___ Data for this task ___

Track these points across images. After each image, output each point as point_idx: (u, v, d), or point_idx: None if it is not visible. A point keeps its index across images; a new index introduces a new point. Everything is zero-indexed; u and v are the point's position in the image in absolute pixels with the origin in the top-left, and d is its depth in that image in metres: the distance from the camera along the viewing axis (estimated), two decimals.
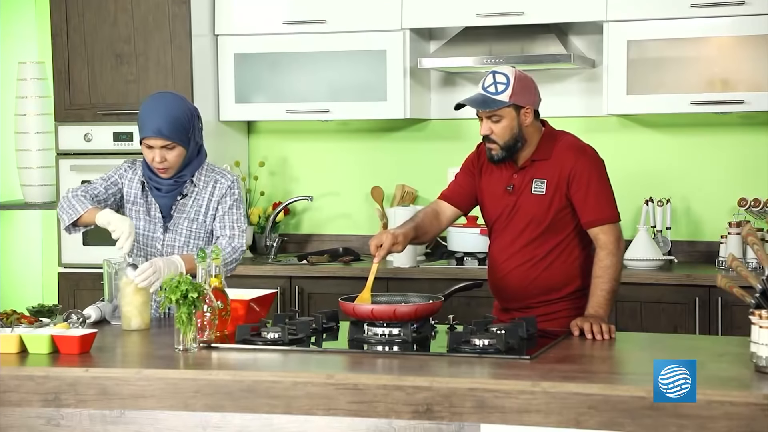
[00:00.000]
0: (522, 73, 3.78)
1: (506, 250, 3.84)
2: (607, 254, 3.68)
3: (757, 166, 5.33)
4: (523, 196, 3.78)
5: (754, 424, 2.71)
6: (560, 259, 3.79)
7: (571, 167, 3.73)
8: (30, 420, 3.17)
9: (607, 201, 3.75)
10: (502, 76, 3.72)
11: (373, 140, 5.88)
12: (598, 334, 3.48)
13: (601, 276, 3.67)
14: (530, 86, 3.77)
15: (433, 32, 5.70)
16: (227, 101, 5.69)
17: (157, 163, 3.91)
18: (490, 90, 3.71)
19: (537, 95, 3.80)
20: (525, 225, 3.79)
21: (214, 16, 5.66)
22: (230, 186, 4.03)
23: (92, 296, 4.56)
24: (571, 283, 3.80)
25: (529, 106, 3.74)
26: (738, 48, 5.09)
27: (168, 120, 3.87)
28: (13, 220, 6.26)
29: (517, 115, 3.73)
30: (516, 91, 3.70)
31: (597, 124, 5.52)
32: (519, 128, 3.73)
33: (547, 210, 3.75)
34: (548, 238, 3.77)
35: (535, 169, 3.78)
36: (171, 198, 4.00)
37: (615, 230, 3.72)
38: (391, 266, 5.32)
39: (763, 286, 3.11)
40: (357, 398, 2.95)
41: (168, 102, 3.95)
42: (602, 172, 3.79)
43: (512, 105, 3.71)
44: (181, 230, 3.99)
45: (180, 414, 3.10)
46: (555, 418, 2.84)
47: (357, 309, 3.51)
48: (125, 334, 3.63)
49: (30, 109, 5.89)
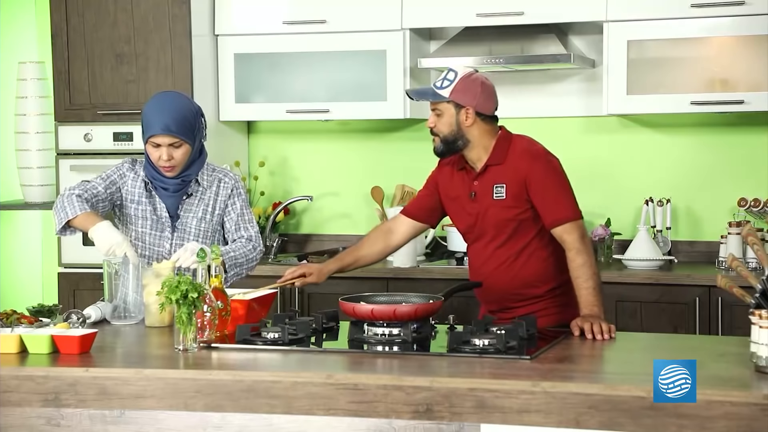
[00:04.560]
0: (476, 76, 3.81)
1: (481, 254, 3.90)
2: (576, 253, 3.70)
3: (757, 166, 5.33)
4: (486, 202, 3.84)
5: (754, 424, 2.71)
6: (534, 257, 3.82)
7: (525, 172, 3.77)
8: (30, 420, 3.17)
9: (565, 200, 3.78)
10: (452, 73, 3.81)
11: (373, 140, 5.88)
12: (598, 333, 3.49)
13: (579, 275, 3.68)
14: (477, 89, 3.78)
15: (433, 32, 5.70)
16: (227, 101, 5.69)
17: (164, 161, 3.90)
18: (437, 84, 3.82)
19: (485, 99, 3.80)
20: (493, 229, 3.84)
21: (214, 16, 5.66)
22: (235, 186, 4.07)
23: (92, 296, 4.56)
24: (548, 280, 3.84)
25: (470, 107, 3.77)
26: (738, 48, 5.08)
27: (175, 117, 3.88)
28: (13, 220, 6.26)
29: (456, 113, 3.79)
30: (457, 90, 3.77)
31: (597, 124, 5.52)
32: (458, 126, 3.79)
33: (509, 214, 3.80)
34: (518, 239, 3.82)
35: (493, 175, 3.82)
36: (177, 197, 4.01)
37: (577, 228, 3.74)
38: (391, 266, 5.32)
39: (763, 286, 3.11)
40: (357, 398, 2.95)
41: (174, 100, 3.97)
42: (557, 173, 3.82)
43: (452, 102, 3.78)
44: (189, 229, 4.00)
45: (180, 414, 3.10)
46: (555, 418, 2.84)
47: (357, 309, 3.52)
48: (125, 334, 3.64)
49: (30, 109, 5.89)
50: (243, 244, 4.03)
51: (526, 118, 5.40)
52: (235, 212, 4.06)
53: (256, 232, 4.09)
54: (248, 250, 4.02)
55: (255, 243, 4.06)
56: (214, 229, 4.05)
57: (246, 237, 4.06)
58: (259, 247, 4.08)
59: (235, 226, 4.06)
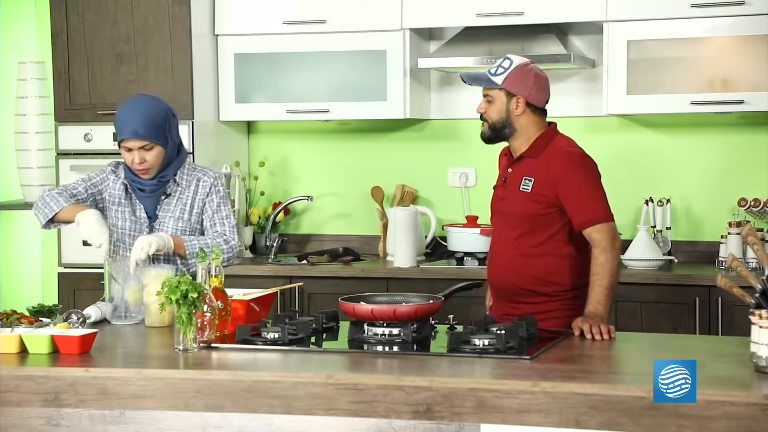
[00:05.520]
0: (531, 67, 3.86)
1: (498, 239, 3.95)
2: (601, 251, 3.70)
3: (757, 166, 5.33)
4: (512, 191, 3.86)
5: (754, 424, 2.71)
6: (549, 254, 3.82)
7: (558, 172, 3.78)
8: (30, 420, 3.17)
9: (598, 203, 3.78)
10: (507, 61, 3.84)
11: (373, 140, 5.88)
12: (597, 334, 3.49)
13: (598, 273, 3.68)
14: (530, 79, 3.82)
15: (433, 32, 5.70)
16: (227, 101, 5.69)
17: (137, 165, 3.95)
18: (491, 71, 3.85)
19: (538, 91, 3.84)
20: (513, 219, 3.86)
21: (214, 16, 5.66)
22: (213, 183, 4.07)
23: (92, 296, 4.55)
24: (561, 281, 3.82)
25: (521, 97, 3.80)
26: (738, 48, 5.08)
27: (143, 120, 3.92)
28: (13, 220, 6.26)
29: (507, 101, 3.81)
30: (511, 78, 3.80)
31: (597, 124, 5.52)
32: (508, 114, 3.82)
33: (531, 208, 3.81)
34: (536, 234, 3.82)
35: (525, 166, 3.85)
36: (155, 198, 4.04)
37: (609, 229, 3.74)
38: (391, 266, 5.32)
39: (763, 286, 3.11)
40: (357, 398, 2.95)
41: (141, 103, 4.01)
42: (592, 176, 3.82)
43: (503, 90, 3.81)
44: (167, 229, 4.01)
45: (180, 414, 3.10)
46: (555, 418, 2.84)
47: (357, 309, 3.52)
48: (125, 334, 3.64)
49: (30, 109, 5.89)
50: (213, 237, 4.00)
51: None
52: (211, 208, 4.05)
53: (231, 227, 4.05)
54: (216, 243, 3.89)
55: (228, 238, 4.01)
56: (192, 228, 4.05)
57: (219, 233, 4.03)
58: (234, 242, 4.01)
59: (210, 222, 4.05)
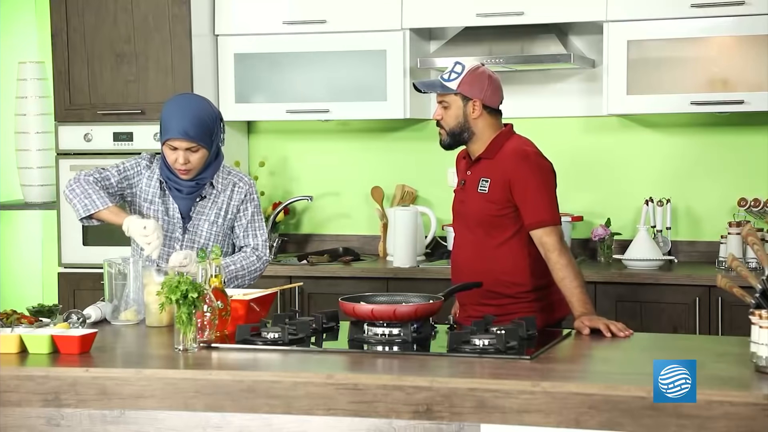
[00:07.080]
0: (483, 70, 3.86)
1: (460, 242, 3.96)
2: (558, 255, 3.71)
3: (757, 166, 5.33)
4: (470, 193, 3.88)
5: (754, 424, 2.71)
6: (508, 255, 3.82)
7: (511, 172, 3.79)
8: (30, 420, 3.17)
9: (546, 205, 3.78)
10: (459, 66, 3.85)
11: (373, 140, 5.88)
12: (618, 332, 3.49)
13: (566, 275, 3.69)
14: (484, 82, 3.83)
15: (433, 32, 5.70)
16: (227, 101, 5.69)
17: (180, 165, 3.89)
18: (444, 77, 3.86)
19: (492, 93, 3.84)
20: (472, 220, 3.88)
21: (214, 16, 5.66)
22: (249, 191, 4.05)
23: (92, 296, 4.55)
24: (522, 281, 3.83)
25: (477, 100, 3.81)
26: (738, 48, 5.08)
27: (194, 122, 3.86)
28: (13, 220, 6.27)
29: (463, 106, 3.83)
30: (465, 82, 3.82)
31: (597, 124, 5.52)
32: (465, 119, 3.83)
33: (489, 209, 3.82)
34: (495, 235, 3.83)
35: (482, 168, 3.86)
36: (191, 200, 4.00)
37: (556, 231, 3.75)
38: (391, 266, 5.32)
39: (763, 286, 3.11)
40: (357, 398, 2.95)
41: (194, 103, 3.95)
42: (543, 177, 3.82)
43: (459, 94, 3.82)
44: (201, 232, 3.99)
45: (180, 414, 3.10)
46: (555, 418, 2.84)
47: (357, 309, 3.51)
48: (125, 334, 3.63)
49: (30, 109, 5.90)
50: (246, 255, 4.01)
51: (526, 118, 5.39)
52: (245, 218, 4.05)
53: (264, 240, 4.06)
54: (250, 262, 4.00)
55: (260, 253, 4.04)
56: (225, 233, 4.04)
57: (252, 246, 4.03)
58: (265, 257, 4.04)
59: (243, 233, 4.05)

___

§ **Work required**
Copy the data exactly. Any picture it contains is to be omitted.

§ **Written answer**
Track these points across images. After each image, output each point as point_idx: (u, v, d), or point_idx: None if it is not visible. A point keeps its index across images; a new index introduces a new point. Everything is zero-indexed; u and v are the point's position in the image in absolute pixels with the origin in the top-left, and d is its depth in that image in metres: the distance from the camera along the viewing axis (estimated), two decimals.
[00:00.000]
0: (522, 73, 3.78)
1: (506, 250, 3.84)
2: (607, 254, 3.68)
3: (757, 166, 5.33)
4: (523, 196, 3.78)
5: (754, 424, 2.71)
6: (560, 259, 3.79)
7: (571, 167, 3.73)
8: (30, 420, 3.17)
9: (607, 201, 3.75)
10: (502, 76, 3.72)
11: (373, 140, 5.88)
12: (598, 334, 3.48)
13: (601, 276, 3.67)
14: (530, 86, 3.77)
15: (433, 32, 5.70)
16: (227, 101, 5.69)
17: (157, 163, 3.91)
18: (490, 90, 3.71)
19: (537, 95, 3.80)
20: (525, 225, 3.79)
21: (214, 16, 5.66)
22: (230, 186, 4.03)
23: (92, 296, 4.56)
24: (571, 283, 3.80)
25: (529, 106, 3.74)
26: (738, 48, 5.09)
27: (168, 120, 3.87)
28: (13, 220, 6.26)
29: (517, 115, 3.73)
30: (516, 91, 3.70)
31: (597, 124, 5.52)
32: (519, 128, 3.73)
33: (547, 210, 3.75)
34: (548, 238, 3.77)
35: (535, 169, 3.78)
36: (171, 198, 4.00)
37: (615, 230, 3.72)
38: (391, 266, 5.32)
39: (763, 286, 3.11)
40: (357, 398, 2.95)
41: (168, 102, 3.95)
42: (602, 172, 3.79)
43: (512, 105, 3.71)
44: (181, 230, 3.99)
45: (180, 414, 3.10)
46: (555, 418, 2.84)
47: (357, 309, 3.51)
48: (125, 334, 3.63)
49: (30, 109, 5.89)
[00:04.560]
0: (476, 76, 3.81)
1: (481, 254, 3.90)
2: (576, 253, 3.70)
3: (757, 166, 5.33)
4: (486, 202, 3.84)
5: (754, 424, 2.71)
6: (534, 257, 3.82)
7: (525, 172, 3.77)
8: (30, 420, 3.17)
9: (565, 200, 3.78)
10: (452, 73, 3.81)
11: (373, 140, 5.88)
12: (598, 333, 3.49)
13: (579, 275, 3.68)
14: (477, 89, 3.78)
15: (433, 32, 5.70)
16: (227, 101, 5.69)
17: (164, 161, 3.90)
18: (437, 84, 3.82)
19: (485, 99, 3.80)
20: (493, 229, 3.84)
21: (214, 16, 5.66)
22: (235, 186, 4.07)
23: (92, 296, 4.56)
24: (548, 280, 3.84)
25: (470, 107, 3.77)
26: (738, 48, 5.08)
27: (175, 117, 3.88)
28: (13, 220, 6.26)
29: (456, 113, 3.79)
30: (457, 90, 3.77)
31: (597, 124, 5.52)
32: (458, 126, 3.79)
33: (509, 214, 3.80)
34: (518, 239, 3.82)
35: (493, 175, 3.82)
36: (177, 197, 4.01)
37: (577, 228, 3.74)
38: (391, 266, 5.32)
39: (763, 286, 3.11)
40: (357, 398, 2.95)
41: (174, 100, 3.97)
42: (557, 173, 3.82)
43: (452, 102, 3.78)
44: (189, 229, 4.00)
45: (180, 414, 3.10)
46: (555, 418, 2.84)
47: (357, 309, 3.52)
48: (125, 334, 3.64)
49: (30, 109, 5.89)
50: (243, 244, 4.03)
51: (526, 118, 5.40)
52: (235, 212, 4.06)
53: (256, 232, 4.09)
54: (248, 250, 4.02)
55: (255, 243, 4.06)
56: (214, 229, 4.05)
57: (246, 237, 4.06)
58: (259, 247, 4.08)
59: (235, 226, 4.06)
[00:05.520]
0: (531, 67, 3.86)
1: (498, 239, 3.95)
2: (601, 251, 3.70)
3: (757, 166, 5.33)
4: (512, 191, 3.86)
5: (754, 424, 2.71)
6: (549, 254, 3.82)
7: (558, 172, 3.78)
8: (30, 420, 3.17)
9: (598, 203, 3.78)
10: (507, 61, 3.84)
11: (373, 140, 5.88)
12: (597, 334, 3.49)
13: (598, 273, 3.68)
14: (530, 79, 3.82)
15: (433, 32, 5.70)
16: (227, 101, 5.69)
17: (137, 165, 3.95)
18: (491, 71, 3.85)
19: (538, 91, 3.84)
20: (513, 219, 3.86)
21: (214, 16, 5.66)
22: (213, 183, 4.07)
23: (92, 296, 4.55)
24: (561, 281, 3.82)
25: (521, 97, 3.80)
26: (738, 48, 5.08)
27: (143, 120, 3.92)
28: (13, 220, 6.26)
29: (507, 101, 3.81)
30: (511, 78, 3.80)
31: (597, 124, 5.52)
32: (508, 114, 3.82)
33: (531, 208, 3.81)
34: (536, 234, 3.82)
35: (525, 166, 3.85)
36: (155, 198, 4.04)
37: (609, 229, 3.74)
38: (391, 266, 5.32)
39: (763, 286, 3.11)
40: (357, 398, 2.95)
41: (141, 103, 4.01)
42: (592, 176, 3.82)
43: (503, 90, 3.81)
44: (167, 229, 4.01)
45: (180, 414, 3.10)
46: (555, 418, 2.84)
47: (357, 309, 3.52)
48: (125, 334, 3.64)
49: (30, 109, 5.89)
50: (213, 237, 4.00)
51: None
52: (211, 208, 4.05)
53: (231, 227, 4.05)
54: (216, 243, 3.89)
55: (228, 238, 4.01)
56: (192, 228, 4.05)
57: (219, 233, 4.03)
58: (234, 242, 4.01)
59: (210, 222, 4.05)
[00:07.080]
0: (483, 70, 3.86)
1: (460, 242, 3.96)
2: (558, 255, 3.71)
3: (757, 166, 5.33)
4: (470, 193, 3.88)
5: (754, 424, 2.71)
6: (508, 255, 3.82)
7: (511, 172, 3.79)
8: (30, 420, 3.17)
9: (546, 205, 3.78)
10: (459, 66, 3.85)
11: (373, 140, 5.88)
12: (618, 332, 3.49)
13: (566, 275, 3.69)
14: (484, 82, 3.83)
15: (433, 32, 5.70)
16: (227, 101, 5.69)
17: (180, 165, 3.89)
18: (444, 77, 3.86)
19: (492, 93, 3.84)
20: (472, 220, 3.88)
21: (214, 16, 5.66)
22: (249, 191, 4.05)
23: (92, 296, 4.55)
24: (522, 281, 3.83)
25: (477, 100, 3.81)
26: (738, 48, 5.08)
27: (194, 122, 3.86)
28: (13, 220, 6.27)
29: (463, 106, 3.83)
30: (465, 82, 3.82)
31: (597, 124, 5.52)
32: (465, 119, 3.83)
33: (489, 209, 3.82)
34: (495, 235, 3.83)
35: (482, 168, 3.86)
36: (191, 200, 4.00)
37: (556, 231, 3.75)
38: (391, 266, 5.32)
39: (763, 286, 3.11)
40: (357, 398, 2.95)
41: (194, 103, 3.95)
42: (543, 177, 3.82)
43: (459, 94, 3.82)
44: (201, 232, 3.99)
45: (180, 414, 3.10)
46: (555, 418, 2.84)
47: (357, 309, 3.51)
48: (125, 334, 3.63)
49: (30, 109, 5.90)
50: (246, 255, 4.01)
51: (526, 118, 5.39)
52: (245, 218, 4.05)
53: (264, 240, 4.06)
54: (250, 262, 4.00)
55: (260, 253, 4.04)
56: (225, 233, 4.04)
57: (252, 246, 4.03)
58: (265, 257, 4.04)
59: (243, 233, 4.05)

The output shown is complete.